→ Task requirements
Quote the lines below from the line with "scientific name: Cylindropuntia ramosissima" to the line with "genus: Harmonia", including both of those lines.

→ Data entries
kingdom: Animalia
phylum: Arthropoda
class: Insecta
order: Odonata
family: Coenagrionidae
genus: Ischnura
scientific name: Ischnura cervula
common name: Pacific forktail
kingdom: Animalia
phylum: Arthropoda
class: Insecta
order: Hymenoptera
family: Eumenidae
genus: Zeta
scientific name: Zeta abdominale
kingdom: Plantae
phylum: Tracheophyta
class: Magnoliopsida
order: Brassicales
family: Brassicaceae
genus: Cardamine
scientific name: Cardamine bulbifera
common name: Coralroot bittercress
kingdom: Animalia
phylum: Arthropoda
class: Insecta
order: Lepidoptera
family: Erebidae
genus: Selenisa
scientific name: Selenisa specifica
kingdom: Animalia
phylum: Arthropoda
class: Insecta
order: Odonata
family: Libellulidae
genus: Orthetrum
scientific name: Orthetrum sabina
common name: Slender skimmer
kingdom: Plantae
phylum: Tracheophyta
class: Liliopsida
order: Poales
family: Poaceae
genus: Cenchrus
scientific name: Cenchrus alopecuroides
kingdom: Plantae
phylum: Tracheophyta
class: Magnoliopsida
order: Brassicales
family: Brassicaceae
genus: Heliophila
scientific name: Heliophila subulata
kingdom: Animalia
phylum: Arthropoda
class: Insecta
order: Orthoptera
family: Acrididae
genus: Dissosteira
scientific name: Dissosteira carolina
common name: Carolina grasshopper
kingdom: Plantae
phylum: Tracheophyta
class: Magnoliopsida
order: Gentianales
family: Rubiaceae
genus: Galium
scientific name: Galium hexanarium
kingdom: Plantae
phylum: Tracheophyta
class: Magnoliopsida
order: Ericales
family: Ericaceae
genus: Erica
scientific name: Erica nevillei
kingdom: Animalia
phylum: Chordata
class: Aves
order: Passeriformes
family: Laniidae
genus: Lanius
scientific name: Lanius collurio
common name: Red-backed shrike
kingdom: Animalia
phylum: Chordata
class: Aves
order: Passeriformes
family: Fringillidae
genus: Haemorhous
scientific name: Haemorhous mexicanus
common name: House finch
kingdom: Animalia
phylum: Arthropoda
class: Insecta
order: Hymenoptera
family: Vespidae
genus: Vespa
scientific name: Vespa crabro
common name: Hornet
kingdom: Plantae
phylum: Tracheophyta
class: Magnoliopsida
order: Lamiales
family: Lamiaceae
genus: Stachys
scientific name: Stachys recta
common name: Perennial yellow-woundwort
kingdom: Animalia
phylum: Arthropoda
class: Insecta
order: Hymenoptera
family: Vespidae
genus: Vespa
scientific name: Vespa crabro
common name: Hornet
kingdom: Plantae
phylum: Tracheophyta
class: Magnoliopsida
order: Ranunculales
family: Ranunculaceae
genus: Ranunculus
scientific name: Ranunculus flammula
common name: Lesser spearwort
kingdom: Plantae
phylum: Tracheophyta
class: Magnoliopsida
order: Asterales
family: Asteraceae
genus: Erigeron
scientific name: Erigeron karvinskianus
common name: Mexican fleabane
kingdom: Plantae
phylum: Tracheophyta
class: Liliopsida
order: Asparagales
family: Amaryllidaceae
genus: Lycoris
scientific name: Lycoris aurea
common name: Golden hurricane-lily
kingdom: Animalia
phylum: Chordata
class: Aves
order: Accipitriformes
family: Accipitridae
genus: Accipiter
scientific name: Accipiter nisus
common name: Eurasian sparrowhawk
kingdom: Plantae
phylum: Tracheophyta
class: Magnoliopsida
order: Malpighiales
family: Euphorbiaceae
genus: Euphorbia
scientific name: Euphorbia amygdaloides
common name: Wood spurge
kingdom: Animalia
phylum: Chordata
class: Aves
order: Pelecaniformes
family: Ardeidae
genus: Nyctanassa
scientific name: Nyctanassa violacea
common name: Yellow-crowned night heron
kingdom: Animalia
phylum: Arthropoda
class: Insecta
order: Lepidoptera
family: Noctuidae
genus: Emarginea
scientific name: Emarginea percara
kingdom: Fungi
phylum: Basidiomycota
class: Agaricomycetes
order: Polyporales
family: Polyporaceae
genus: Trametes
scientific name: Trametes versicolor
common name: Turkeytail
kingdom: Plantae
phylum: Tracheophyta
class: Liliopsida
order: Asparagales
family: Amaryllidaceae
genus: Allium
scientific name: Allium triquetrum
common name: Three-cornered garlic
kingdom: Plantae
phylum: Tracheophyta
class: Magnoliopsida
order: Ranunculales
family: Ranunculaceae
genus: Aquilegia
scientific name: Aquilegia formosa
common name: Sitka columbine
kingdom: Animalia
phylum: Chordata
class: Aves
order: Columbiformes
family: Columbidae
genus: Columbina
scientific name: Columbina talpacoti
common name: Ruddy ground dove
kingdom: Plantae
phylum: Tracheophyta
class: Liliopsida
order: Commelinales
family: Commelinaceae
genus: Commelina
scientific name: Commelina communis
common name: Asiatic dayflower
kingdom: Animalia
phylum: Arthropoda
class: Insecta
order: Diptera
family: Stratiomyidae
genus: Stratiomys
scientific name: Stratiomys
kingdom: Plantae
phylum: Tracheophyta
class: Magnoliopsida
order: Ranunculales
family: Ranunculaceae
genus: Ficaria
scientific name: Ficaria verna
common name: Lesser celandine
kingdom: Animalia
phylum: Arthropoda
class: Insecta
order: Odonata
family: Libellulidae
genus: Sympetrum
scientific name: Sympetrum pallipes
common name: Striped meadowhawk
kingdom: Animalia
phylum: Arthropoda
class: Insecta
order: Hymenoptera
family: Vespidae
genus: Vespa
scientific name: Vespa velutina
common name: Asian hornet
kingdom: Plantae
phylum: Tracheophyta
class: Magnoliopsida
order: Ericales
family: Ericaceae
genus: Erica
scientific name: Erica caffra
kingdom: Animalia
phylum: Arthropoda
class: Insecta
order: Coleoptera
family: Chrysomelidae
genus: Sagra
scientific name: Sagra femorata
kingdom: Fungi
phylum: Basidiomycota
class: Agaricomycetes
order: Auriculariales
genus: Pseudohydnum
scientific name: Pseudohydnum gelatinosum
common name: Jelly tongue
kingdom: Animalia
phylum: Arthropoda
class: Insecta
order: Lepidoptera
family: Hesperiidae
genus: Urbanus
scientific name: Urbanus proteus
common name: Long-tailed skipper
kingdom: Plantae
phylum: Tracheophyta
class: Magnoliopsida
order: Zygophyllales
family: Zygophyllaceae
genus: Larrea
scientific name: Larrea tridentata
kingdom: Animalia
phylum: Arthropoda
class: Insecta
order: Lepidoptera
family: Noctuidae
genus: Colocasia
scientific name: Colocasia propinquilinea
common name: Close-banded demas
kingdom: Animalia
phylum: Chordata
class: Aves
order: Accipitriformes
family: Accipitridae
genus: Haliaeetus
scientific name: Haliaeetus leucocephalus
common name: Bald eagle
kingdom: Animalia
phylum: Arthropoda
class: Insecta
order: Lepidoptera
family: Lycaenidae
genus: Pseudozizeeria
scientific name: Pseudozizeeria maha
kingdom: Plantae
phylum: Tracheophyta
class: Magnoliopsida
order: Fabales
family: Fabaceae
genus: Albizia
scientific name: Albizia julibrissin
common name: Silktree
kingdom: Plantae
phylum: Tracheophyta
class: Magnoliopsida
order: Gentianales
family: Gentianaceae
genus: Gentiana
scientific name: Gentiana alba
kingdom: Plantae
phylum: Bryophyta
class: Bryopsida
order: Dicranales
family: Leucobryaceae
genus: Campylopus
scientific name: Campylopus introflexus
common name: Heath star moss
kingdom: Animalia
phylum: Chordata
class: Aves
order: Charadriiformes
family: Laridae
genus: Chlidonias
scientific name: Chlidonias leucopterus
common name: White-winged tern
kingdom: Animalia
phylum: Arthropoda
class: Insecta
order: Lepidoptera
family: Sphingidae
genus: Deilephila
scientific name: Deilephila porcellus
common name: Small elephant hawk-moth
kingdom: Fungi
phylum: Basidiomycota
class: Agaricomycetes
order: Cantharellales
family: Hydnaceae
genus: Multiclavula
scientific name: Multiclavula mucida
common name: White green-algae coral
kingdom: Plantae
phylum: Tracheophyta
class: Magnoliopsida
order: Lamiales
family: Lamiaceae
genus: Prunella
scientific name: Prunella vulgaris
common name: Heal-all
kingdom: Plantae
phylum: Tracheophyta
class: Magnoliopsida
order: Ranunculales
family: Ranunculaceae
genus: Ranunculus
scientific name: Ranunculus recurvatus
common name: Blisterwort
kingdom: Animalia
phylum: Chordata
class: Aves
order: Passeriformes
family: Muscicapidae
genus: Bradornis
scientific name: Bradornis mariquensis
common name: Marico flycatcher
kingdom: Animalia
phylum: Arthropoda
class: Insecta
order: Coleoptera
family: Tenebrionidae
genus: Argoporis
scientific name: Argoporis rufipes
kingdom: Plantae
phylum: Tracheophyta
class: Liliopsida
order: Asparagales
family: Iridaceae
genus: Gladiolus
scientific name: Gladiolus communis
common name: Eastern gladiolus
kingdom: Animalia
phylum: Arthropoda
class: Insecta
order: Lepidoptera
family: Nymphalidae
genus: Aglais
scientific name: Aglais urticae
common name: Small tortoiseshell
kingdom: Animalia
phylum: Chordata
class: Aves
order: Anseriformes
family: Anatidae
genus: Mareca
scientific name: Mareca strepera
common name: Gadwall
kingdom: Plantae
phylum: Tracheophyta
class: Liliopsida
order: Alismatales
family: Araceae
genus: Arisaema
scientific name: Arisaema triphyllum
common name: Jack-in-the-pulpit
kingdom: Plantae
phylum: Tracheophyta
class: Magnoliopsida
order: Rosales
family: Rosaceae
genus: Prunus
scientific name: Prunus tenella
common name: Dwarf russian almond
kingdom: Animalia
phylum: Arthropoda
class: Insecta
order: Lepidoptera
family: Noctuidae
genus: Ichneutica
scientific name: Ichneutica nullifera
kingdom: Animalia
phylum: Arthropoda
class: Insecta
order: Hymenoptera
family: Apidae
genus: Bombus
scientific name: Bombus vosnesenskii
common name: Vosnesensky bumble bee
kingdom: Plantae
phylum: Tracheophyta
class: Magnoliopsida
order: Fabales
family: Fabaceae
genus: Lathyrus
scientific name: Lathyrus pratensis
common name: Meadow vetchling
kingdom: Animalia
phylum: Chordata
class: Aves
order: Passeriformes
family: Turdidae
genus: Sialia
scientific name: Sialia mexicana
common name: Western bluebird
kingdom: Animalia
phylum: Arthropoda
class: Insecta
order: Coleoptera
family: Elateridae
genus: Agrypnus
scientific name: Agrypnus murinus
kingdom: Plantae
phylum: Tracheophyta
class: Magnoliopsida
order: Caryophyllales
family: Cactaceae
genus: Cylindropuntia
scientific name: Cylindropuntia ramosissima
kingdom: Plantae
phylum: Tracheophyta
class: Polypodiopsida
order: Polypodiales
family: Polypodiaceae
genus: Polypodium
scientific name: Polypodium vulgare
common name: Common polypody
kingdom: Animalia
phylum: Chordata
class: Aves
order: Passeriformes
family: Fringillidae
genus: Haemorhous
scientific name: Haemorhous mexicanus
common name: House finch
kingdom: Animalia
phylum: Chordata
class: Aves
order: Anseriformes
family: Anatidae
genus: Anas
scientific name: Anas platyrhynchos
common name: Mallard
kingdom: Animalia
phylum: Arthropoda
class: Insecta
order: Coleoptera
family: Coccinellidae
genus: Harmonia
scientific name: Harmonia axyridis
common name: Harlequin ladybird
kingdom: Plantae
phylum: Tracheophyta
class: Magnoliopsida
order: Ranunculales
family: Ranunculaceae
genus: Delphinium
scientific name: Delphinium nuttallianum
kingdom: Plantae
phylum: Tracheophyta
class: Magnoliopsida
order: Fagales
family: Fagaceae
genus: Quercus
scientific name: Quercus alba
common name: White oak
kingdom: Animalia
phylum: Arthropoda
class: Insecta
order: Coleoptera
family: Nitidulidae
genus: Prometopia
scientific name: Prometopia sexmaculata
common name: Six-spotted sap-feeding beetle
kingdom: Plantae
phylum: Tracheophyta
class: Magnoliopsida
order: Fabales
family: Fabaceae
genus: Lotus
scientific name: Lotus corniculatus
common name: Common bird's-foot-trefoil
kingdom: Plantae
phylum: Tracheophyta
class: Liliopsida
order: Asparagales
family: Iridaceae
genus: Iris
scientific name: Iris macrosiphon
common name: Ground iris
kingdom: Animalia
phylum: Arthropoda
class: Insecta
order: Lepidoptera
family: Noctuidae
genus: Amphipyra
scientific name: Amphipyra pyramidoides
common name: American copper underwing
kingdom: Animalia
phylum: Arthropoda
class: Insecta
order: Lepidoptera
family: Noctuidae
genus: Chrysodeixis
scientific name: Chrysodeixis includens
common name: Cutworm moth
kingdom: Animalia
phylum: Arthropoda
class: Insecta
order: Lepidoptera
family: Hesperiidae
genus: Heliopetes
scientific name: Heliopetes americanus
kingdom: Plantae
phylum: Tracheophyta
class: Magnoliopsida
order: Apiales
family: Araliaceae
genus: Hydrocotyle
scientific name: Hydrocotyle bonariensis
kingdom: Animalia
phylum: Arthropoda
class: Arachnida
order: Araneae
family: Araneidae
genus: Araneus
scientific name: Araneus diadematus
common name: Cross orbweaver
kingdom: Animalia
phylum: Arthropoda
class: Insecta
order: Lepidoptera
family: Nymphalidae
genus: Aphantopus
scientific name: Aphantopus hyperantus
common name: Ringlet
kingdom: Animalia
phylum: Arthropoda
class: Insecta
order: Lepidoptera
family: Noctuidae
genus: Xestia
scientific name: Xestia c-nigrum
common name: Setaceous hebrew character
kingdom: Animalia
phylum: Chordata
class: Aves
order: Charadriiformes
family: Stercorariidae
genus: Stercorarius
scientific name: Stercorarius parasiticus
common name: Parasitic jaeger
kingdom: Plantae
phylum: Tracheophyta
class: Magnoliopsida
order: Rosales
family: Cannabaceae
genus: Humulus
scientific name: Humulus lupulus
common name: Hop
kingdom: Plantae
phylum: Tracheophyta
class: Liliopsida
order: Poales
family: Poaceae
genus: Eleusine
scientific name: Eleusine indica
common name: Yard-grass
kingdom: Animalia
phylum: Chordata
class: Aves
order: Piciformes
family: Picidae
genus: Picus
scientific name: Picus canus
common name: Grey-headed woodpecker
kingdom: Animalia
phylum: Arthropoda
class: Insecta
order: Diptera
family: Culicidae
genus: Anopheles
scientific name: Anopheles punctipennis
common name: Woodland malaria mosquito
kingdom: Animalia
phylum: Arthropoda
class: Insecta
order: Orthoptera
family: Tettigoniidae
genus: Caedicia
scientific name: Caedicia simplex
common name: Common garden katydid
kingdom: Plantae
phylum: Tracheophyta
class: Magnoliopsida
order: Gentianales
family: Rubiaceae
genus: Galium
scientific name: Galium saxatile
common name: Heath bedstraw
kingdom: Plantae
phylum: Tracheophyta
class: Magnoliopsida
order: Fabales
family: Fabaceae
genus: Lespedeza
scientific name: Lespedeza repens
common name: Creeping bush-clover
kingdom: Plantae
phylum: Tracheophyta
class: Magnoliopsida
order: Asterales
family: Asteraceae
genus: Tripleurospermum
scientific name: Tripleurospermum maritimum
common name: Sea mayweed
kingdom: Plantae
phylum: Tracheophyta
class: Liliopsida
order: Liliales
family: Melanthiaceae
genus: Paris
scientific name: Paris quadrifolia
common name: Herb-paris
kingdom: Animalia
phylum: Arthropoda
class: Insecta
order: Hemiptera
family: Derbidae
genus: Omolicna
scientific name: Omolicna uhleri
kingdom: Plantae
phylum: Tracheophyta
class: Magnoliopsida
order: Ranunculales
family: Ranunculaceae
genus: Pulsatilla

→ Solution to the exercise
scientific name: Cylindropuntia ramosissima
kingdom: Plantae
phylum: Tracheophyta
class: Polypodiopsida
order: Polypodiales
family: Polypodiaceae
genus: Polypodium
scientific name: Polypodium vulgare
common name: Common polypody
kingdom: Animalia
phylum: Chordata
class: Aves
order: Passeriformes
family: Fringillidae
genus: Haemorhous
scientific name: Haemorhous mexicanus
common name: House finch
kingdom: Animalia
phylum: Chordata
class: Aves
order: Anseriformes
family: Anatidae
genus: Anas
scientific name: Anas platyrhynchos
common name: Mallard
kingdom: Animalia
phylum: Arthropoda
class: Insecta
order: Coleoptera
family: Coccinellidae
genus: Harmonia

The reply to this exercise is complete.